In recent years, advanced imaging methodologies with increased spatial and temporal resolution have been used to extend our understanding of brain functions. There are several methodologies, like brain positron emission tomography (PET) and optical coherence tomography, but all these methods have drawbacks.
Recently, functional ultrasound imaging has successfully been used to monitor cerebral microvascular hemodynamics deep in the rat brain with high spatiotemporal resolution. Photoacoustic tomography (PAT) is a modality that detects ultrasonic waves generated by optical absorption of soft tissues under pulsed light illumination. PAT is a nonionizing imaging technique, providing strong optical contrast and high ultrasonic spatial resolution at depths; photoacoustic computed tomography (PACT) allows an imaging depth of up to several centimeters.
A team of scientists from the California Institute of Technology in Pasadena, USA, used PACT to image the blood vascular network of a whole mouse brain through the intact skull, with high resolution and substantial depth.

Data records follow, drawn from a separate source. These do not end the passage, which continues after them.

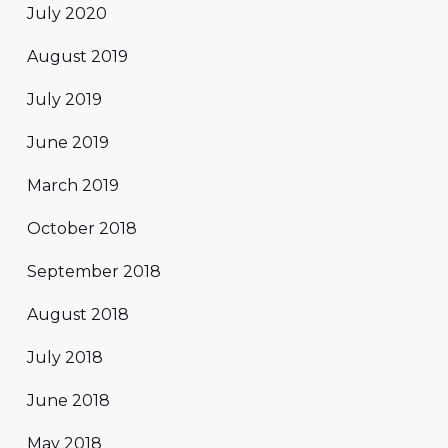
July 2020
August 2019
July 2019
June 2019
March 2019
October 2018
September 2018
August 2018
July 2018
June 2018
May 2018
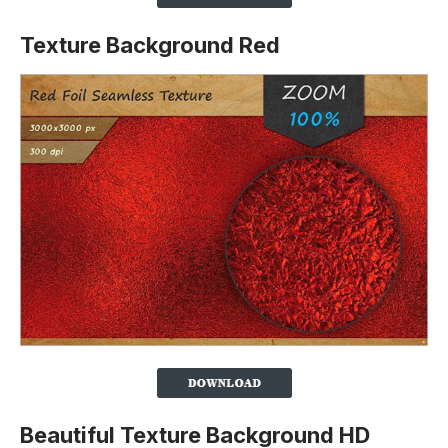
Texture Background Red
Beautiful Texture Background HD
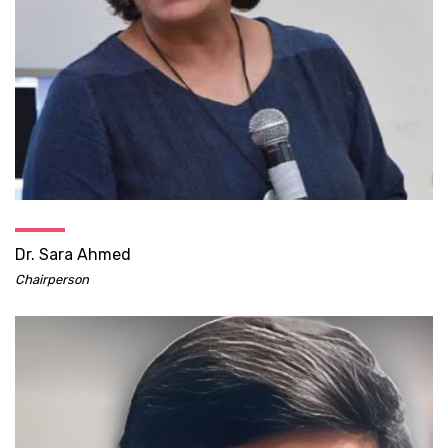
Dr. Sara Ahmed
Chairperson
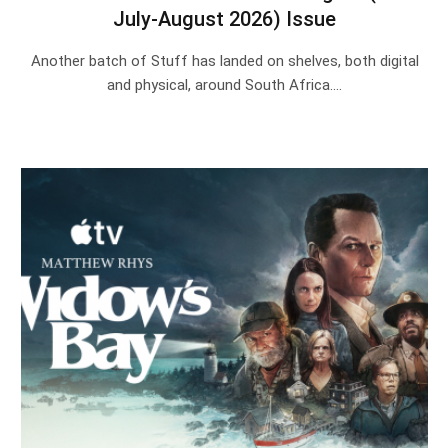
July-August 2026) Issue
Another batch of Stuff has landed on shelves, both digital
and physical, around South Africa.…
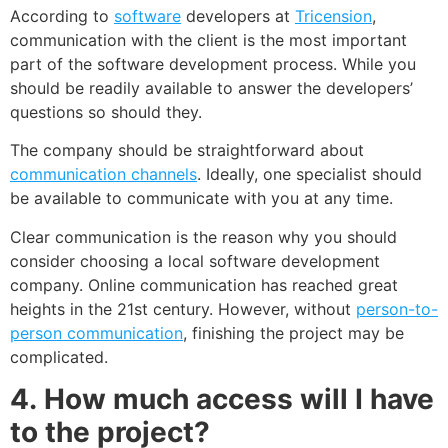
According to
software
developers at
Tricension
,
communication with the client is the most important
part of the software development process. While you
should be readily available to answer the developers’
questions so should they.
The company should be straightforward about
communication channels
. Ideally, one specialist should
be available to communicate with you at any time.
Clear communication is the reason why you should
consider choosing a local software development
company. Online communication has reached great
heights in the 21
st
century. However, without
person-to-
person communication
, finishing the project may be
complicated.
4.
How much access will I have
to the project?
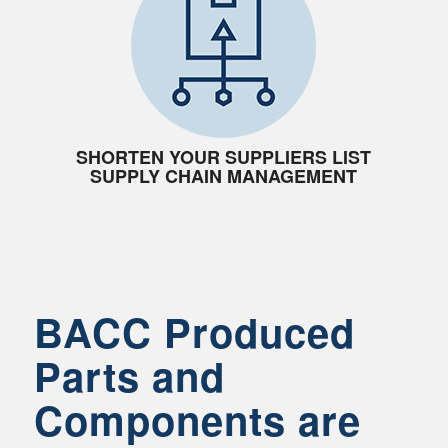
SHORTEN YOUR SUPPLIERS LIST
SUPPLY CHAIN MANAGEMENT
BACC Produced
Parts and
Components are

They then used the PACT system to study the hemodynamics of the mouse brain in the resting state and during an epileptic seizure.The team investigated spontaneous neural activities in the deep brain by monitoring the concentration of hemoglobin in blood vessels and observed strong interhemispherical correlations between several chosen functional regions, both in the cortical layer and in the deep regions.
They also studied neural activities during an epileptic seizure and observed the epileptic wave spreading around the injection site and the wave propagating in the opposite hemisphere.
“Our experiments show that functional PACT is a promising tool for studying neural activities in the deep brain, and potentially for revealing the mechanism of some brain disorders” according to team member Lihong V. Wang.